うつ病寛解後の揺り戻し 再発との違いについて

うつ病寛解後の揺り戻し 再発との違いについて

記事
コラム
うつ病が寛解した後も、
一時的にうつっぽくなることがあります。

「何もしたくない」
「気分が落ち込む」
「人と関わりたくない」
「前みたいに動けない」

こんな状態になると、

**「もしかして、うつ病が再発した?」**

と不安になりますよね。

私自身もうつ病を経験しているので、
調子が落ちると、

「またあの状態に戻ってしまうのでは?」

と不安になることがあります。

でも、

**一時的に調子を崩すことと、
うつ病が再発することは同じではありません。

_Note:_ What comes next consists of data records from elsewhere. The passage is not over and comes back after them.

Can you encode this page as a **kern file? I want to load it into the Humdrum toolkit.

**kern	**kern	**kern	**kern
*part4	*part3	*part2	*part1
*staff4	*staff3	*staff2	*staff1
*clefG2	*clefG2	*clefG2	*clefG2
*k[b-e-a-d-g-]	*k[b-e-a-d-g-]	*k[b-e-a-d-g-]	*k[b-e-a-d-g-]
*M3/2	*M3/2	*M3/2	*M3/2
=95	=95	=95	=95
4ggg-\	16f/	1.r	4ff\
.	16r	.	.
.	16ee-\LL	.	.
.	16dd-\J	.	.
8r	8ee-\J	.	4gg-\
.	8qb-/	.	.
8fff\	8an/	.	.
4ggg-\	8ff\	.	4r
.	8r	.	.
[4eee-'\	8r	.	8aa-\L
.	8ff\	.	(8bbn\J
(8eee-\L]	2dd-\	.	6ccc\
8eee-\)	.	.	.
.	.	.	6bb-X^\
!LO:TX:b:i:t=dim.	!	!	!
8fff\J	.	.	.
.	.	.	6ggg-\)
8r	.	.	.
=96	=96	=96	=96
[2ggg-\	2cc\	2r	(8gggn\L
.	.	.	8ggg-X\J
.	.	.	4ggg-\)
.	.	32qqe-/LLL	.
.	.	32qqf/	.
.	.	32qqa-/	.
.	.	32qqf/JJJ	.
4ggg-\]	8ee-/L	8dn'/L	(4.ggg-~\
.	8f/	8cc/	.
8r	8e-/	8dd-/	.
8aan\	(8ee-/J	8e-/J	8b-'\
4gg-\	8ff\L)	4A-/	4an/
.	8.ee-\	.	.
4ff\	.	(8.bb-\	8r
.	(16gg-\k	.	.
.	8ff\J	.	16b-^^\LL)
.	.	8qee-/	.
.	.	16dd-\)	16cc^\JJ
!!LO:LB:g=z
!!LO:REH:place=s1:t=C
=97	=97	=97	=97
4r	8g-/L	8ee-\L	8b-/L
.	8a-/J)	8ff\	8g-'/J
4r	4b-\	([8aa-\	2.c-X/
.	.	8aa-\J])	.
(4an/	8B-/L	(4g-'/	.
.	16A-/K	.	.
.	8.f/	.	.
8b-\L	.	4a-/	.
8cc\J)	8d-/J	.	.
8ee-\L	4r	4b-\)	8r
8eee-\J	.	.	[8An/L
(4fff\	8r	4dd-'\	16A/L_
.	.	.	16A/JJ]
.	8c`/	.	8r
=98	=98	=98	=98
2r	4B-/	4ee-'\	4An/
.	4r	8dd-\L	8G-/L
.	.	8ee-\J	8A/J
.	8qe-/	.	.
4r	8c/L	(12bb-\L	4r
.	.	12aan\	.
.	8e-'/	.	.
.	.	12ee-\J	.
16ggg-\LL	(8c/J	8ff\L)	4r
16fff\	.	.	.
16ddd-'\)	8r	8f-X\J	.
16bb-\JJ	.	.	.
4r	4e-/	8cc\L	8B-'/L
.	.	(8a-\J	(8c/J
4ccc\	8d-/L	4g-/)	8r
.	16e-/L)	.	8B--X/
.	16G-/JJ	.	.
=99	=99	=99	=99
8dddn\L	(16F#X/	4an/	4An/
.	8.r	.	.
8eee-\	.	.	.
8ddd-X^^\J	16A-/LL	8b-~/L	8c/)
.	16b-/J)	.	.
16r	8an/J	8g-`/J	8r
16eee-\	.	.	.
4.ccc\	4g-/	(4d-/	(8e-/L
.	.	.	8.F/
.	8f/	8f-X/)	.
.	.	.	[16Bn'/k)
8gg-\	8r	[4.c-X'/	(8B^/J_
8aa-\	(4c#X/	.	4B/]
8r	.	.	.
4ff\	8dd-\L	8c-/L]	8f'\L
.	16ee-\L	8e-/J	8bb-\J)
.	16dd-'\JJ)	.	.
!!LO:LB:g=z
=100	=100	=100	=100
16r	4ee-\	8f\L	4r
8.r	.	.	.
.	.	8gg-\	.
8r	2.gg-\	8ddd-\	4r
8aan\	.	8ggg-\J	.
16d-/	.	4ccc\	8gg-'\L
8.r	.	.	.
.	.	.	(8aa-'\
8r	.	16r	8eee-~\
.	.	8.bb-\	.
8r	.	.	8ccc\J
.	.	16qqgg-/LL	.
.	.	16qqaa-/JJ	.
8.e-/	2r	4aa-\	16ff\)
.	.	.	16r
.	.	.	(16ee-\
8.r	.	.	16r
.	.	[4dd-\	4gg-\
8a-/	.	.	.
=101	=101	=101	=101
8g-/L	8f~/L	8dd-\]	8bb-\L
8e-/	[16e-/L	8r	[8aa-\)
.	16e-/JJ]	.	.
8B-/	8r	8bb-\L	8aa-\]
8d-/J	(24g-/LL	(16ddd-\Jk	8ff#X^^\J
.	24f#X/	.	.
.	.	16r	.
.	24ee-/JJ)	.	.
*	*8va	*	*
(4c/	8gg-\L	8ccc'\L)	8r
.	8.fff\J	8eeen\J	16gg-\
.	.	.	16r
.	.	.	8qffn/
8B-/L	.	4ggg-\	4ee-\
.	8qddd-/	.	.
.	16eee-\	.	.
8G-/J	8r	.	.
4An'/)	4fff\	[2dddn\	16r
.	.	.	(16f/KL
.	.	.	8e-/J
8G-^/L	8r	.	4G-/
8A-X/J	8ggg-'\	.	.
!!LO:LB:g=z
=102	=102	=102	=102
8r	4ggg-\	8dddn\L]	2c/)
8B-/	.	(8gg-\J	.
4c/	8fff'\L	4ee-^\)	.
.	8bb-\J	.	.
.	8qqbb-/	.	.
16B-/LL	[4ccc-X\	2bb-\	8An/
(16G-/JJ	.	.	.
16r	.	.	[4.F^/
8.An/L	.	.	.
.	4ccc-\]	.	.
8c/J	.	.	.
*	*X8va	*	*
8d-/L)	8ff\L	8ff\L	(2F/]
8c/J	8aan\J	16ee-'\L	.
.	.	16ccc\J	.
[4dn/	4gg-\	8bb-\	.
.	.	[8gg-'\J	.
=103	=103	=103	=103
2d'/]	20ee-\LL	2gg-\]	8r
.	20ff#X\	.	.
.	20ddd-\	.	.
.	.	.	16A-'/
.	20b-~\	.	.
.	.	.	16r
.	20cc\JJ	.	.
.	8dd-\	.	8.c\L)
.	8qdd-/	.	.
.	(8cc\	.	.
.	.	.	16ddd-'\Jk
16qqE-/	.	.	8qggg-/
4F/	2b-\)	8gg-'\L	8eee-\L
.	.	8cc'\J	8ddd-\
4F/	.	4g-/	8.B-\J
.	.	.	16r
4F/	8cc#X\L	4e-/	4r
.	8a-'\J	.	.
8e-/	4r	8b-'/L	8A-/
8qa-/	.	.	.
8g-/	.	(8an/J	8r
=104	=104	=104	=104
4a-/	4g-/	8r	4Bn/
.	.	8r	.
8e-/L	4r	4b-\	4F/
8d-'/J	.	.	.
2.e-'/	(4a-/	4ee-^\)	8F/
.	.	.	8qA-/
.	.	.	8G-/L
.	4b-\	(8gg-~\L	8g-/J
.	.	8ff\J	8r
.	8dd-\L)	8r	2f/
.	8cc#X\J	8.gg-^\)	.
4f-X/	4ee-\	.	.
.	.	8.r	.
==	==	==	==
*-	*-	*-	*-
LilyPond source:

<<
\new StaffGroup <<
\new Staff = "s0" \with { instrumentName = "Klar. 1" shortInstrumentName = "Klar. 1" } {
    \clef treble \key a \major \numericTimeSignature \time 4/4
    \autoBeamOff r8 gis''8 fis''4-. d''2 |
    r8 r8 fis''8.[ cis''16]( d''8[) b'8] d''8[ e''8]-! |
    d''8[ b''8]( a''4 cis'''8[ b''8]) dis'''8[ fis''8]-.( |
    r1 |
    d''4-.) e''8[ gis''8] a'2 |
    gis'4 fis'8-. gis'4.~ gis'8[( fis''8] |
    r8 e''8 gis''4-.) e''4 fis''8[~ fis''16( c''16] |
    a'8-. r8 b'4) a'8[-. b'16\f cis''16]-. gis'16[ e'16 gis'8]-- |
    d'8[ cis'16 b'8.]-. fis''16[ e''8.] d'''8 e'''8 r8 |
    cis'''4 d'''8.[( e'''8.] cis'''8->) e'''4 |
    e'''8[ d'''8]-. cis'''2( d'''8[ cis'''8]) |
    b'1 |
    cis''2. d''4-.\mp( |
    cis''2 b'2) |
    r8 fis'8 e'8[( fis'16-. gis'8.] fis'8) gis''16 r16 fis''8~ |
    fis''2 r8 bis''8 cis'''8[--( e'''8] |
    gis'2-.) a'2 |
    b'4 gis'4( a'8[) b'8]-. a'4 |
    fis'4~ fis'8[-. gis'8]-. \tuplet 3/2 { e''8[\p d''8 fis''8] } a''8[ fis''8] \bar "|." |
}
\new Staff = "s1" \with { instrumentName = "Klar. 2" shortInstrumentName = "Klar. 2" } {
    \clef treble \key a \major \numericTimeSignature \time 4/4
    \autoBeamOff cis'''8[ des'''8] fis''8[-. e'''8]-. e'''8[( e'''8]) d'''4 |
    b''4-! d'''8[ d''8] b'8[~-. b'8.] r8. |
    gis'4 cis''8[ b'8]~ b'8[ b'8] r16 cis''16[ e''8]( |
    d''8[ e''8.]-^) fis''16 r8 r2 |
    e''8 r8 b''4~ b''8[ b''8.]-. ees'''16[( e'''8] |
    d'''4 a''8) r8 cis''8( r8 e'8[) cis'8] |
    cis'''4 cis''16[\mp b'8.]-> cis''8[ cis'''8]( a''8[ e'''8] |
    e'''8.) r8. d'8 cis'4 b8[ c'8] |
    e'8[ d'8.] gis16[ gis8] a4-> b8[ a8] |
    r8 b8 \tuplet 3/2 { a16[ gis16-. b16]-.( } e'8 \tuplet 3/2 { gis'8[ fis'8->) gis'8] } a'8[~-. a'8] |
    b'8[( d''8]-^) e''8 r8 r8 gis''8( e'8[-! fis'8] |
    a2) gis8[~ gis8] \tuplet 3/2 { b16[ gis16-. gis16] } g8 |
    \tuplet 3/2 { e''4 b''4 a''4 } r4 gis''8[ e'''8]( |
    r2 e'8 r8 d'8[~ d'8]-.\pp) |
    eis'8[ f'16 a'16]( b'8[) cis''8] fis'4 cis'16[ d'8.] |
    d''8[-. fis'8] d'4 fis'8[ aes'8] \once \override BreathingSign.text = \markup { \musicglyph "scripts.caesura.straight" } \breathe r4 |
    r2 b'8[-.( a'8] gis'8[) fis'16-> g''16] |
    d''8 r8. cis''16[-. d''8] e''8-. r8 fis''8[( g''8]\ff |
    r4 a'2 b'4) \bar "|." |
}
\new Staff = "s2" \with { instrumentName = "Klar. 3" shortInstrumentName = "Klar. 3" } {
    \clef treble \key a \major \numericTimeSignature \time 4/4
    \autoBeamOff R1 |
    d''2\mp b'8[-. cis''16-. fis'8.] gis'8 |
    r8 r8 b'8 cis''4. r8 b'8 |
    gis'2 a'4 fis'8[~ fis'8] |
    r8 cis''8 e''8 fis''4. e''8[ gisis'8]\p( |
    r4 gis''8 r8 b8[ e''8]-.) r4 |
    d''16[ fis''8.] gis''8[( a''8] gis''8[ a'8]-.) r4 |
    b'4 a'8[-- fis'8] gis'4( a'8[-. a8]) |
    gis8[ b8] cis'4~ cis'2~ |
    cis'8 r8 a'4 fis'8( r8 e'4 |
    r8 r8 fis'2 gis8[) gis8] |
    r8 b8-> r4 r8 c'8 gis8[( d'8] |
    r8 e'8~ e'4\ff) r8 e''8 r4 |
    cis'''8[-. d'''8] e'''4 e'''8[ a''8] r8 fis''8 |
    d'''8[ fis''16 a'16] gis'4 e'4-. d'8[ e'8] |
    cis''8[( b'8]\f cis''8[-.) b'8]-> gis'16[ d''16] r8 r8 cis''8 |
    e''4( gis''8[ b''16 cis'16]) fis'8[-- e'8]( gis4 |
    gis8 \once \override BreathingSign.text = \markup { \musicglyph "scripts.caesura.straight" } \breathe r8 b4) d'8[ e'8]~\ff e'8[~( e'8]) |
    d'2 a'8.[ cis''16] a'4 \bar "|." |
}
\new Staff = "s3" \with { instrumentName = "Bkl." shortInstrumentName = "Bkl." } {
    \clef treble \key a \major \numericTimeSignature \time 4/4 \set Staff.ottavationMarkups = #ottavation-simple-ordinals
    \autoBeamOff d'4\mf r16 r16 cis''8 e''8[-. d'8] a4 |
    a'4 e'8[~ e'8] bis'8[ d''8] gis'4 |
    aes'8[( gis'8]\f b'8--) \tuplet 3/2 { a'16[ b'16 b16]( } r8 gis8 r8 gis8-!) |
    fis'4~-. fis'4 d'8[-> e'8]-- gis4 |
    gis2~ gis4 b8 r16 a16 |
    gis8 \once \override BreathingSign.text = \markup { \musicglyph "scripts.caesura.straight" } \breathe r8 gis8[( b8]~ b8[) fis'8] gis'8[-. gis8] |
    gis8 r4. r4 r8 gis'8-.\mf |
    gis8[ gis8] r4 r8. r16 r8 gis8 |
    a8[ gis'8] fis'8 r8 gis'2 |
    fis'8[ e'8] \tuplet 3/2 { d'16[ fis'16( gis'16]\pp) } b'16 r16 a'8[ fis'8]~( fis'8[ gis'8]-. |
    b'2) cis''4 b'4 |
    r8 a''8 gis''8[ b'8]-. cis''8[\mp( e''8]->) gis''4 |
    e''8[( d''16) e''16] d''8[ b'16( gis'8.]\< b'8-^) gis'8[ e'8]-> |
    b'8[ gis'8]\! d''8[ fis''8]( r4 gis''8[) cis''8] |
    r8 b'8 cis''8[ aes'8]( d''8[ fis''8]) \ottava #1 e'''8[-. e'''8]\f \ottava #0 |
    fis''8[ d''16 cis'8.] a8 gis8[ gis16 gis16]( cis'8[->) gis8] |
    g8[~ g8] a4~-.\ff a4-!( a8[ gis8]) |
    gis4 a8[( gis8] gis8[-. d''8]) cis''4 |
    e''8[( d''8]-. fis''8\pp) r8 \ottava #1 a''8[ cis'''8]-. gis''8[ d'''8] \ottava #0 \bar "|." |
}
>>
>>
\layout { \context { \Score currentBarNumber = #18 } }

**

### 「揺り戻し」と「再発」は何が違う?

「揺り戻し」は正式な医学的診断名ではありませんが、

寛解後にストレスや疲労、
睡眠不足、環境の変化などをきっかけに、

一時的に気分が落ちたり、
意欲がなくなったりする状態を
表す言葉として使われることがあります。

数日調子が悪くても、
休養をとったり、
ストレスが軽くなったりすることで、
また元の状態へ戻っていくことがあります。

一方で「再発」は、

うつ病の症状が再びはっきりと現れ、
一定期間続き、
生活にも大きな支障が出ている状態です。

ただし、

**「何日なら揺り戻し、何日以上なら再発」**

と自分だけで明確に区別できるものではありません。

症状の強さや続いている期間、
睡眠・食欲の変化、
日常生活への影響などを含めて判断します。

### 寛解したのに落ち込むことは、おかしくない

寛解というのは、

「これから一生、落ち込まない」

という意味ではありません。

うつ病になったことがない人でも、
大きなストレスがあったり、
疲れがたまったり、
大切な人と離れたりすれば、
気分が落ち込むことはあります。

寛解後の私たちにも、
当然そういう日はあります。

だから、

**「落ち込んだ=再発」**

とすぐに結びつけなくても大丈夫です。

### 私が揺り戻しのときに意識していること

まず、

「今はちょっと調子を崩しているだけかもしれない」

と考えるようにしています。

そして無理に元気になろうとしません。

家事も最低限。

仕事もできる範囲。

眠れるなら眠る。

何もしたくなければ、
何もしない時間を作る。

そして数日間、
自分の状態を観察します。

昨日より少し楽になったのか。

逆に、日に日に悪くなっているのか。

眠れているか。

食べられているか。

生活が送れているか。

こうした変化を見るようにしています。

### 「いつもの揺り戻しと違う」と感じたら

休んでも改善しない。

落ち込みが続いている。

眠れなくなってきた。

食欲が大きく変わった。

仕事や家事がほとんどできない。

以前うつ病になったときと
似た症状が増えてきた。

そんな場合は、

「揺り戻しだから大丈夫」

と決めつけず、
早めに主治医へ相談することも大切です。

再発だったとしても、
早い段階で気づいて治療につなげることには
大きな意味があります。

### 一度落ち込んだからといって、振り出しではない

寛解後に調子を崩すと、

「せっかくここまで良くなったのに」

と思ってしまいます。

でも、一時的に落ち込んだからといって、

**これまで積み重ねてきた回復が
全部なくなったわけではありません。**

今日は休む日。

今週は少しペースを落とす週。

そんな時期があってもいい。

寛解後の人生にも、
調子の良い日と悪い日はあります。

悪い日が来たときに、

「再発した!」

とすぐに怖がるのではなく、

**「今は揺り戻しかもしれない。
少し休みながら様子を見てみよう」**

と思えるだけでも、
不安は少し小さくなると思います。